Sir Patrick added there was a risk of the public thinking the pandemic is “all over” due to the Pfizer coronavirus vaccine being rolled out.

“The biggest risk we face now is everyone thinks this is all over,” he said. “And it isn’t all over.

“We have a very important light at the end of the tunnel with vaccines. We’ve got a lot to do to roll out the vaccines, we’ve got a lot to do to make sure the vulnerable are protected.

“We’re a long way off yet knowing how we can move it to the rest of the population, that’s dependent upon things like does the AZ (AstraZeneca/Oxford) vaccine get approved.

“It’s not the time to suddenly say we relax everything and, if that happens, we will have a big surge.”

Earlier, Prof Whitty said the UK should have access to three or four vaccines by the middle of next year.
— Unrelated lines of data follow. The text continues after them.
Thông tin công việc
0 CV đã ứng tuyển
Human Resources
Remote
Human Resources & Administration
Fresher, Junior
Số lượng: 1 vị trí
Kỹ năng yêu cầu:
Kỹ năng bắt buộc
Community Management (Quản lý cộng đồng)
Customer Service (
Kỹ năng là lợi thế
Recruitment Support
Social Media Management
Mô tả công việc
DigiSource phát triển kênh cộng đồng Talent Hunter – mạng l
It came as the Medicines and Healthcare products Regulatory Agency (MHRA) gave precautionary advice to NHS trusts that anyone who has a history of “significant” allergic reactions to medicines, food or vaccines should not receive the jab from Pfizer/BioNTech.

Two NHS workers with a history of serious allergy suffered an allergic reaction after receiving the vaccine on Tuesday as the NHS rollout got under way.

Both had a significant history of allergic reactions, and carried adrenaline auto-injectors with them.

Professor Stephen Powis, national medical director for NHS England, said: “As is common with new vaccines, the MHRA have advised on a precautionary basis that people with a significant history of allergic reactions do not receive this vaccination after two people with a history of significant allergic reactions responded adversely yesterday.

“Both are recovering well.”

Prof Whitty told MPs the NHS and the MHRA are in a “very good position” to pick up “extremely rare” issues with any vaccine once it is in use.